[[ Material shown open ]]
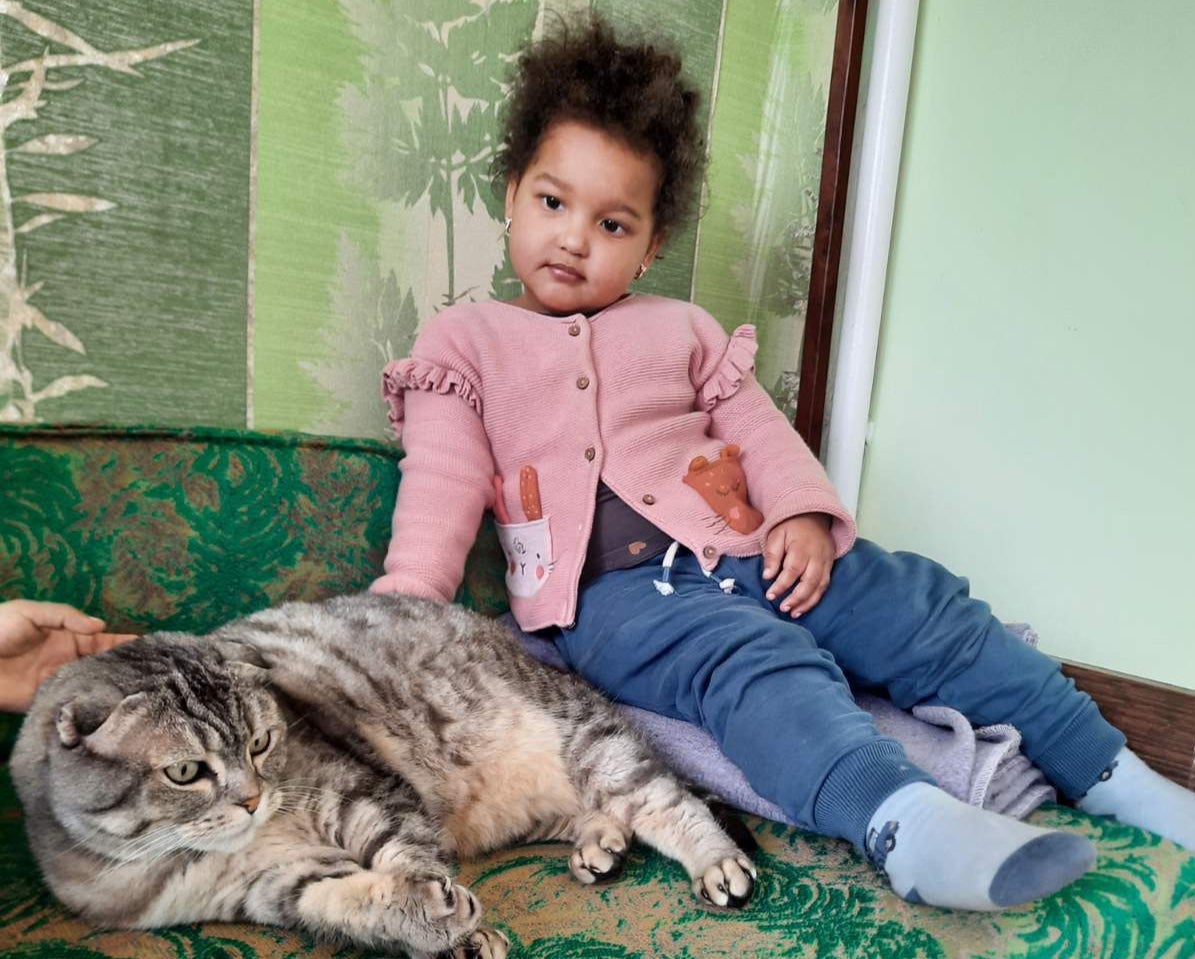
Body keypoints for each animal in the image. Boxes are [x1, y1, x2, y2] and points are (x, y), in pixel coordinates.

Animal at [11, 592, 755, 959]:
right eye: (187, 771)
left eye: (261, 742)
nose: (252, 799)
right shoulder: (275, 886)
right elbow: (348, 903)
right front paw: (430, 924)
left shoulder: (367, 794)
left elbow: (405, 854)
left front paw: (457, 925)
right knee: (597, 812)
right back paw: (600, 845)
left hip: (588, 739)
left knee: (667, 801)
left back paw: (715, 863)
[[ Material shown closed ]]
[[ Material shown open ]]
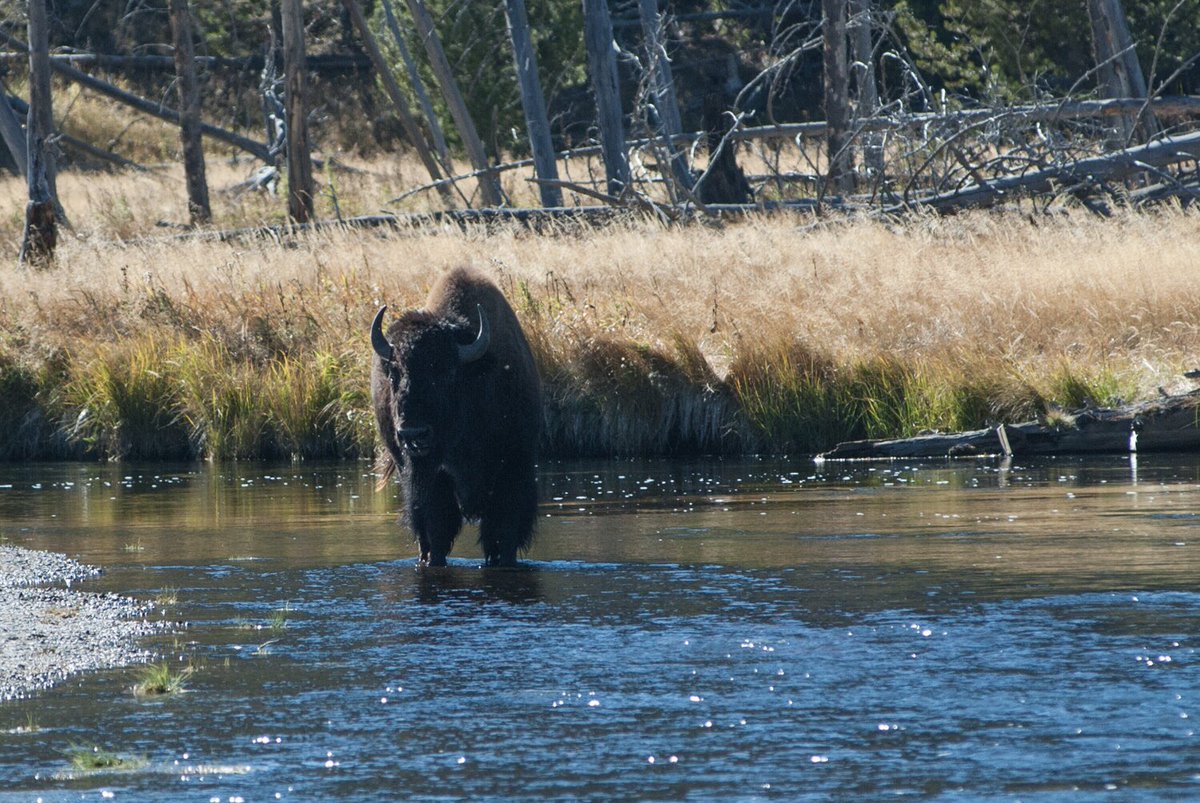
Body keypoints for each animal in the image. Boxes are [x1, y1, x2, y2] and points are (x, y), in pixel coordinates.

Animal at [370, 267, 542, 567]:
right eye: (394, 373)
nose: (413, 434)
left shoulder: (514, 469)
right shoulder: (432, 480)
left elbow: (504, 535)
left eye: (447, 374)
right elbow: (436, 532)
[[ Material shown closed ]]
» **Task directions**
What is needed is a verbatim copy of every line in the records above from the one containing "right shoulder: (275, 886)" down to the one containing "left back paw: (715, 863)", both included, and nothing more.

» **Response**
right shoulder: (275, 886)
right elbow: (348, 903)
right front paw: (430, 924)
left shoulder: (367, 794)
left elbow: (405, 854)
left front paw: (457, 925)
right knee: (597, 812)
right back paw: (600, 845)
left hip: (588, 739)
left knee: (667, 801)
left back paw: (715, 863)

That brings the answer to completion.